Other itineraries include the Warwick Henderson gallery in Parnell or Oedipus Rex in Lorne St.

Even without the art, Cotter House is still something of an experience. The bed and breakfast arrangement includes afternoon tea, a stylish affair of petits fours and other nibbles.

In the evening we had an array of delightful canapes with our glasses of good wine, which made going out to dinner around the corner in Remuera an exercise in redundancy.

And the whole is accompanied by Gloria drawing her conversation from a deep well with reminiscences and anecdotes from an interesting life. She is from a diplomatic background, was born in Colombia and educated in France, and it shows.

As it is such an intimate establishment there's a reasonable chance other guests will be interesting too. Our companions until jetlag claimed them were a charming neuro-surgeon from Chicago and his wife.

Then it was off to bed in one of just three lovely bedrooms. This is, indeed, a boutique establishment. The rooms manage to combine all the touches of period charm and all the mod cons, including ISDN.

Our room had a CD player, digital television, a stylish shower and a realistic gas fire using the old flue. And artworks are everywhere.

Don't plan a quick getaway after your night here. The breakfast is leisurely and includes enough food to last the day, with fresh fruit, compote, homemade cereals, warm croissants, eggs every which way and all presented in silver-service style.

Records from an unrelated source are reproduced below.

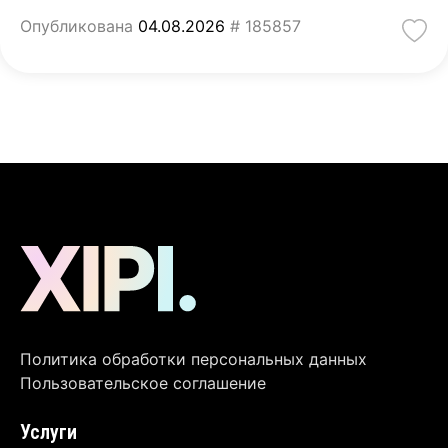
Опубликована
04.08.2026
# 185857
Политика обработки персональных данных
Пользовательское соглашение
Услуги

Driving into the traffic was a wrench but if Keef used the experience as a refuelling platform to hit the road again we just had to grin and bear it too.

CHECKLIST

Contact: Cotter House Luxury Retreat, 4 St Vincent Ave, Remuera. Phone (09) 529 5156.

Getting there: Cotter House is an easy walk from Remuera's restaurants and shops and an easy drive from central Auckland.

Galleries:

Simon Payton/Delia Woodham, Level 2, Customs St East.
EA Gallery, 3A, 47 High St. Phone (09) 379 6460.
Oedipus Rex Gallery, 1st Floor, 32 Lorne St. Phone (09) 379 0588.
Warwick Henderson Gallery, 32 Bath St, Parnell. Phone (09) 309 7513.

John Gardner was a guest of Cotter House.